La nature de la gauche progressiste a aussi changé, créant ce que M. Kaiserbauch appelle une « grave contradiction au cœur de la gauche moderne », car les dirigeants et les militants de gauche éprouvent des difficultés à se rapprocher de leur ancien électorat.
« Les classes populaires sont nettement plus conservatrices sur le plan culturel et patriotique », tandis que la position de la gauche dominante à l’égard de l’immigration est souvent étayée par des interprétations anti-occidentales et culpabilisantes de l’histoire, incompatibles avec le point de vue des classes populaires autochtones. Les cols bleus aux modestes revenus ont vu, sous leurs yeux, les partis politiques auxquels ils se référaient changer de motivation et de lutte.
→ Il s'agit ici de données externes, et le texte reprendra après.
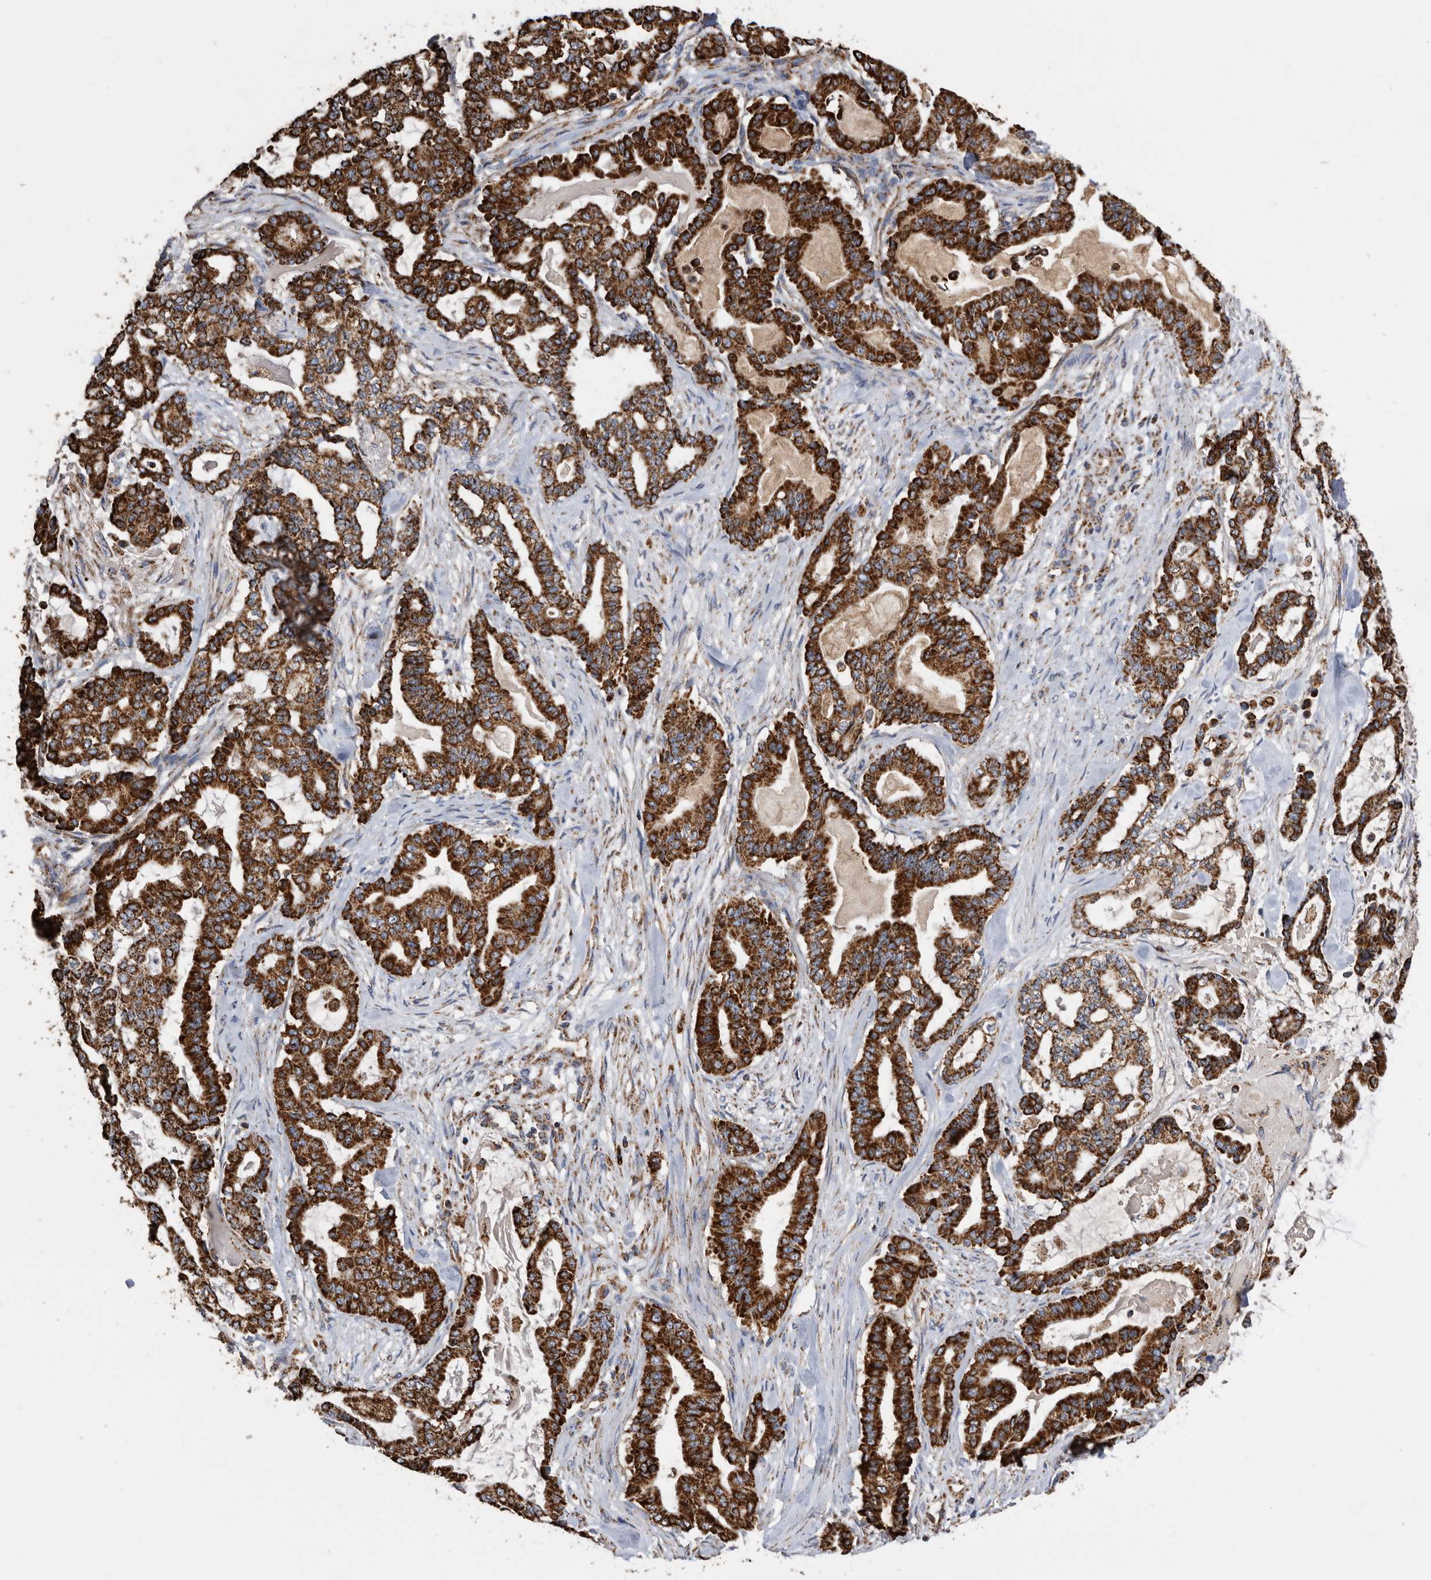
{"staining": {"intensity": "strong", "quantity": ">75%", "location": "cytoplasmic/membranous"}, "tissue": "pancreatic cancer", "cell_type": "Tumor cells", "image_type": "cancer", "snomed": [{"axis": "morphology", "description": "Adenocarcinoma, NOS"}, {"axis": "topography", "description": "Pancreas"}], "caption": "Pancreatic cancer (adenocarcinoma) stained with IHC displays strong cytoplasmic/membranous expression in approximately >75% of tumor cells. (brown staining indicates protein expression, while blue staining denotes nuclei).", "gene": "WFDC1", "patient": {"sex": "male", "age": 63}}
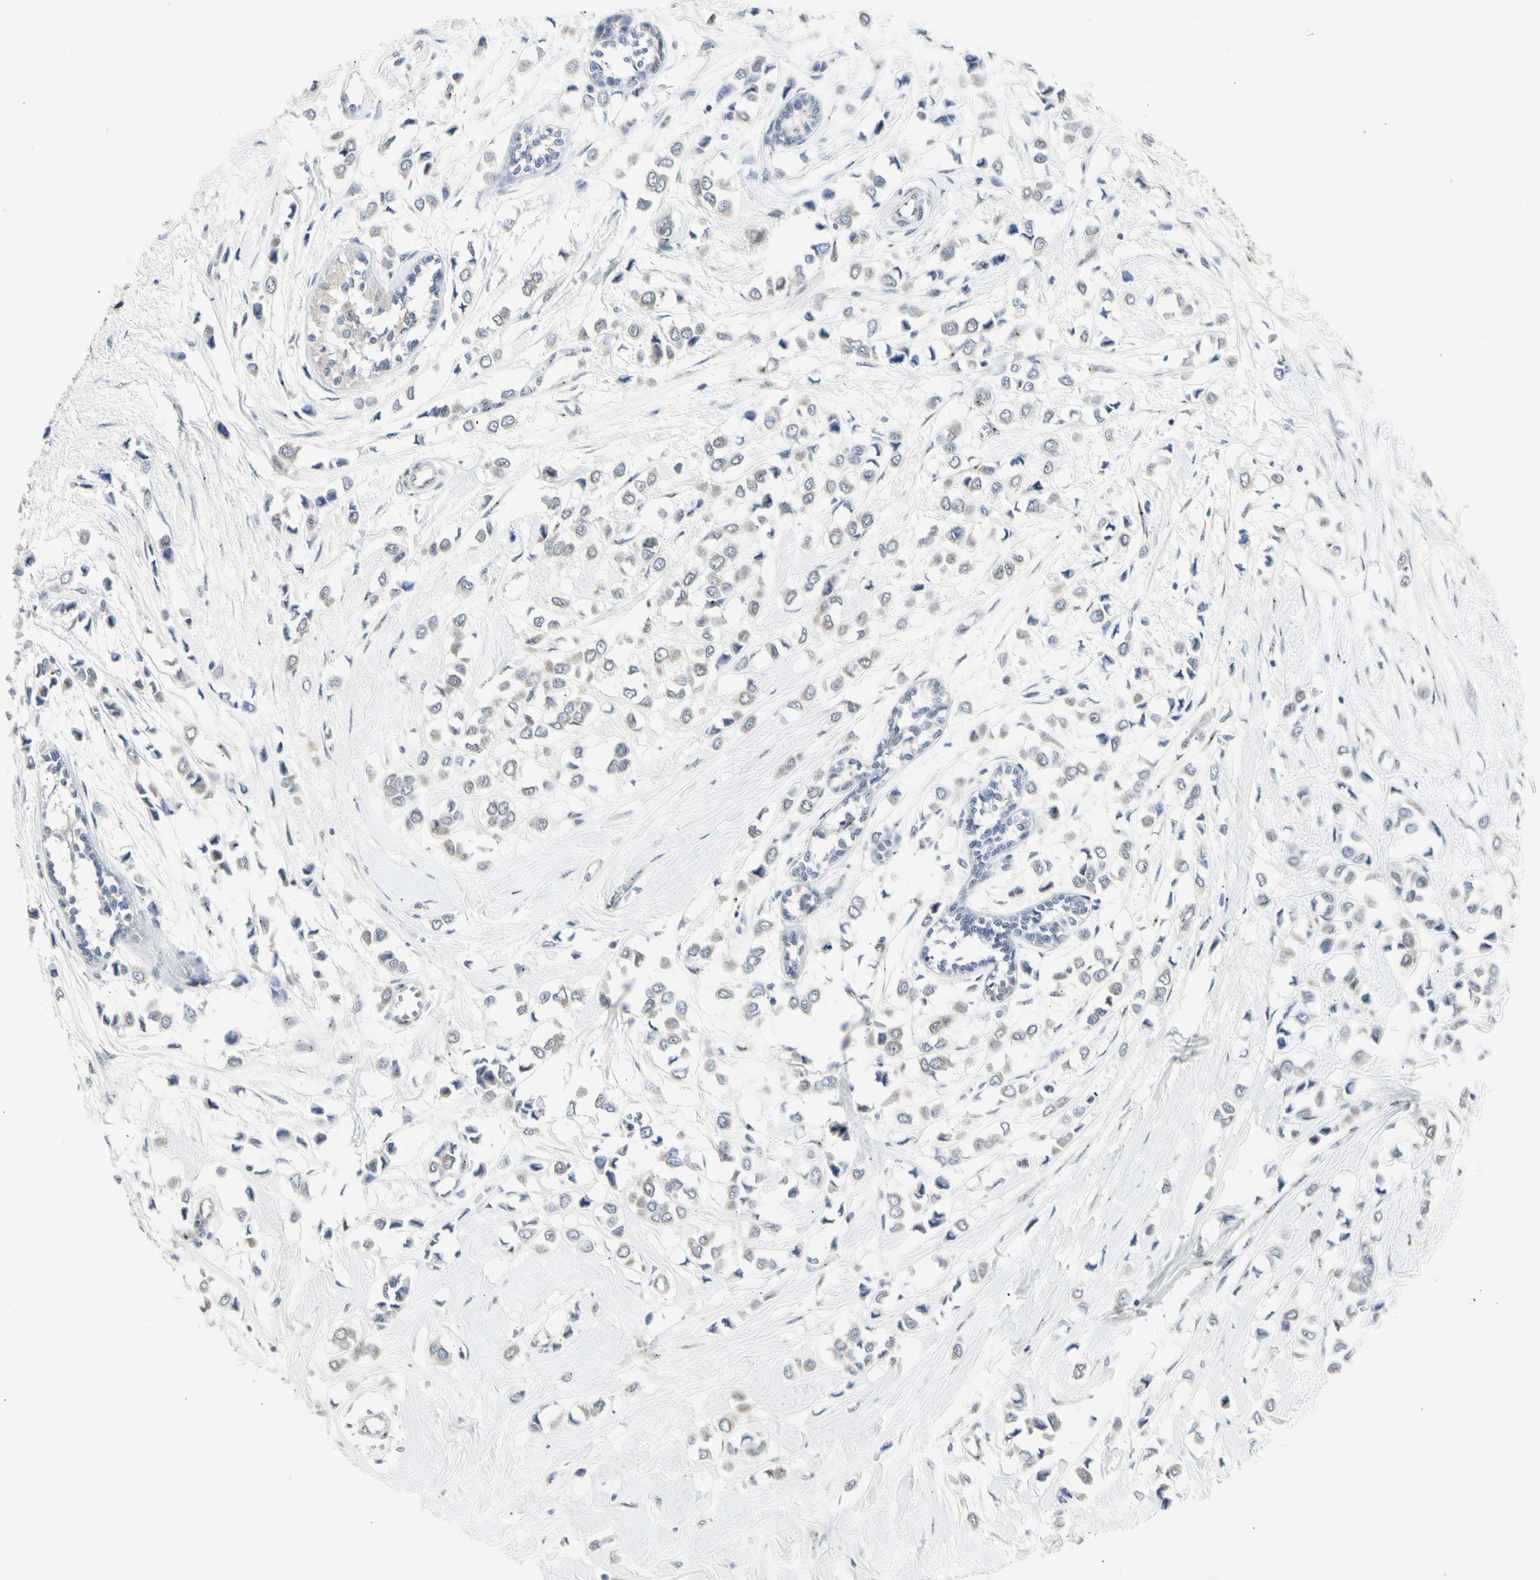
{"staining": {"intensity": "negative", "quantity": "none", "location": "none"}, "tissue": "breast cancer", "cell_type": "Tumor cells", "image_type": "cancer", "snomed": [{"axis": "morphology", "description": "Lobular carcinoma"}, {"axis": "topography", "description": "Breast"}], "caption": "Immunohistochemistry (IHC) micrograph of neoplastic tissue: human breast cancer (lobular carcinoma) stained with DAB (3,3'-diaminobenzidine) shows no significant protein expression in tumor cells.", "gene": "DHRS7B", "patient": {"sex": "female", "age": 51}}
Le phénomène du glissement politique gauche-droite de l’économique vers le culturel est « couronné par le fait que les grandes entreprises technologiques et multinationales deviennent ostensiblement woke, car il est plus opportun pour les entreprises de mettre un drapeau LGBT ou des symboles BLM ( Black Lives Matter) un peu partout plutôt que de s’occuper de problèmes intrinsèques à la gauche, comme l’augmentation des taxes et des impôts ».
Rédacteur Albert Thyme
Source : The Dramatic Shift in the Meanings of ’Left’ and ’Right’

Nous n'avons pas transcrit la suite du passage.